We already talked here about RFID (Radio Frequency ID) tags, but it was in a very different context. Check "Bye-Bye Bar Codes?" for details.
Today, Ephraim Schwartz, from InfoWorld, is telling us about another way to use RFID tags to control crowds -- and individuals.
I spoke with Vasily Suvorov, CTO of Moscow-based Luxoft, the leading IT company in Russia, part of IBS Group, with about 2,000 employees. Luxoft is doing work for the Saudi Arabian government and Boeing, among other organizations.
Every January, Saudi Arabia gets millions of pilgrims from around the world coming to Mecca for the hajj. It creates a huge problem for logistics, crowd control, and security.
To that end, Luxoft is developing the software that works with an RFID tag -- think of it as a smart UPC code -- that will be given to each visitor as part of their visa.
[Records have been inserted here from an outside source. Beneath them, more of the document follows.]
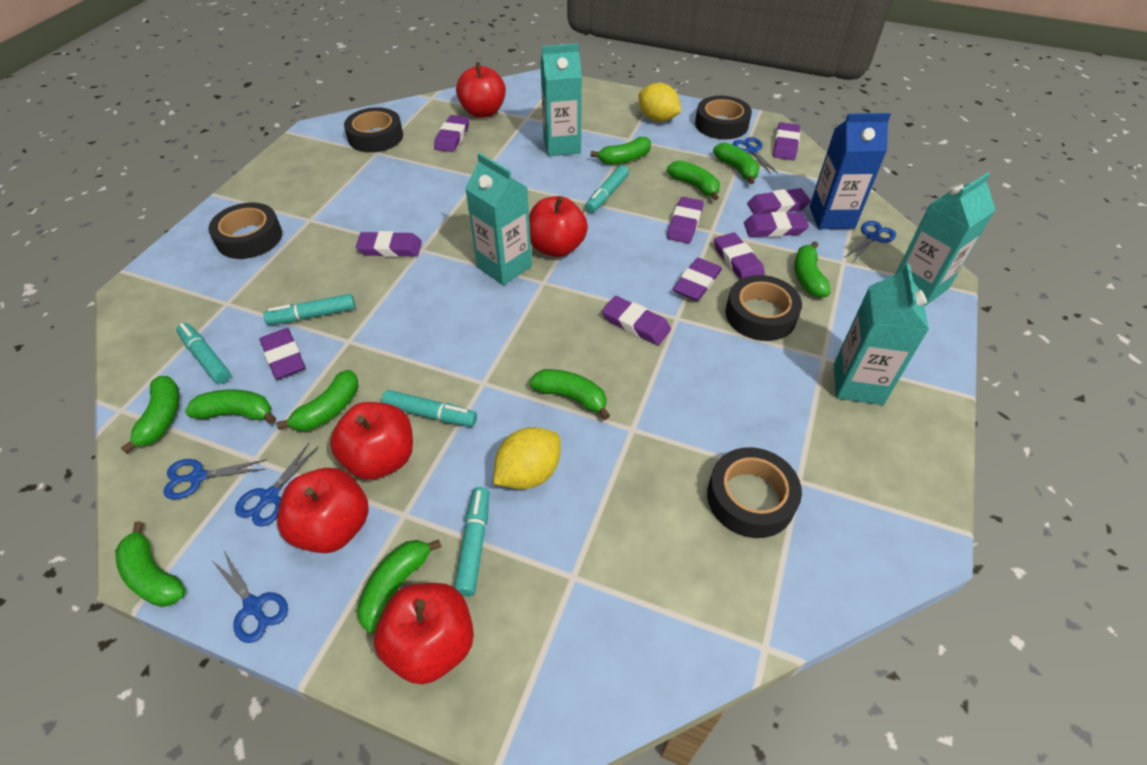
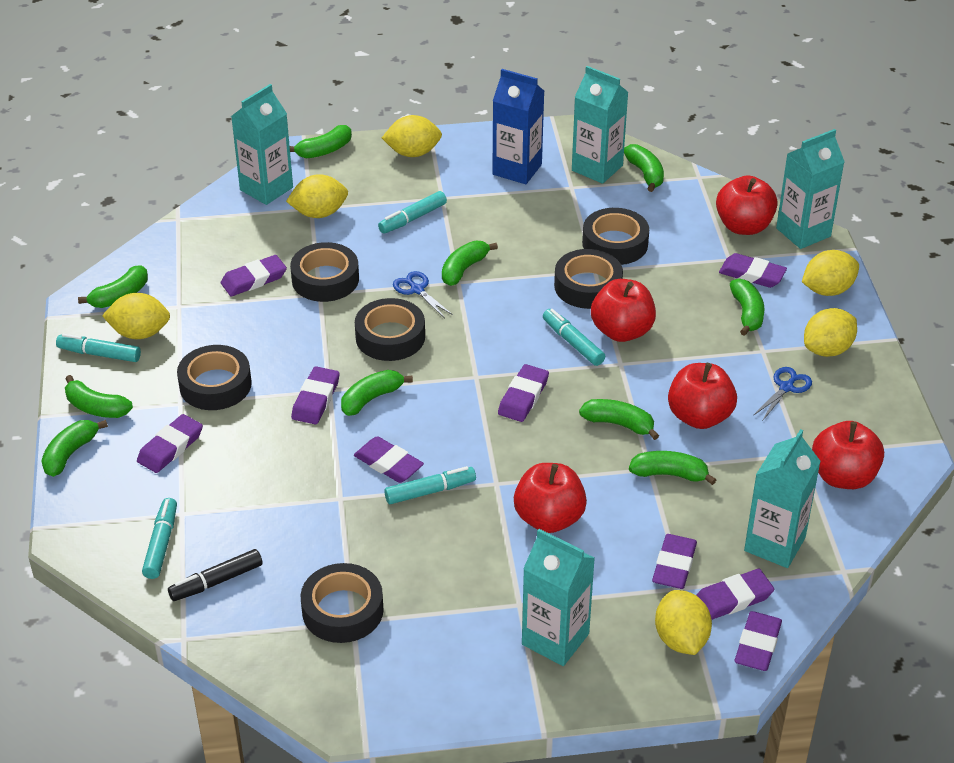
black marker: none = 0 -> [168,549,263,601] = 1
black tape: [208,202,282,259] [344,107,403,153] [695,96,752,139] [707,447,802,538] [725,275,802,341] = 5 -> [177,345,252,410] [290,242,359,302] [301,563,384,643] [355,298,425,361] [554,249,623,309] [582,208,649,265] = 6
blue scissors: [163,459,267,500] [212,550,288,643] [235,443,318,526] [733,137,778,174] [844,221,896,263] = 5 -> [393,271,453,318] [753,367,812,420] = 2
purple eraser: [260,328,305,379] [356,231,422,257] [434,115,469,152] [602,296,671,345] [667,197,704,244] [673,258,722,301] [714,232,765,279] [744,212,809,237] [747,188,811,214] [773,122,800,160] = 10 -> [137,414,203,473] [221,255,287,296] [291,366,340,424] [354,436,424,483] [498,364,549,422] [652,534,697,589] [696,569,774,620] [719,253,787,288] [735,611,782,671] = 9
turquoise carton: [465,153,532,285] [540,43,582,156] [834,263,929,405] [896,172,996,306] = 4 -> [231,84,293,205] [522,529,595,666] [572,66,628,184] [744,429,821,568] [776,129,845,249] = 5
yellow lemon: [493,427,561,489] [639,83,681,122] = 2 -> [102,293,170,339] [286,174,348,218] [382,115,442,157] [655,590,712,655] [802,250,859,296] [804,308,857,357] = 6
Unlike the UPC code on a product in the supermarket, which describes the product, the tag being developed by Luxoft identifies each person in detail, including name, country of origin, where they are staying, and even what language they speak.
Stationary RFID readers around Mecca will pick up the data on each passerby for the purpose of monitoring crowd flow and predicting where people are going and how situations might unfold. The data will flow into a command center, Suvorov says, and depending on the information, local team leaders in the field could delay an event or change the direction of the group they are leading.
For sure, it's an interesting development. But would you trust the Saudi Arabian government to use this technology only to help people? I would not even trust my own one. This is an intrusive technology, and you don't know what people in charge can do with it. Clearly too dangerous for my taste.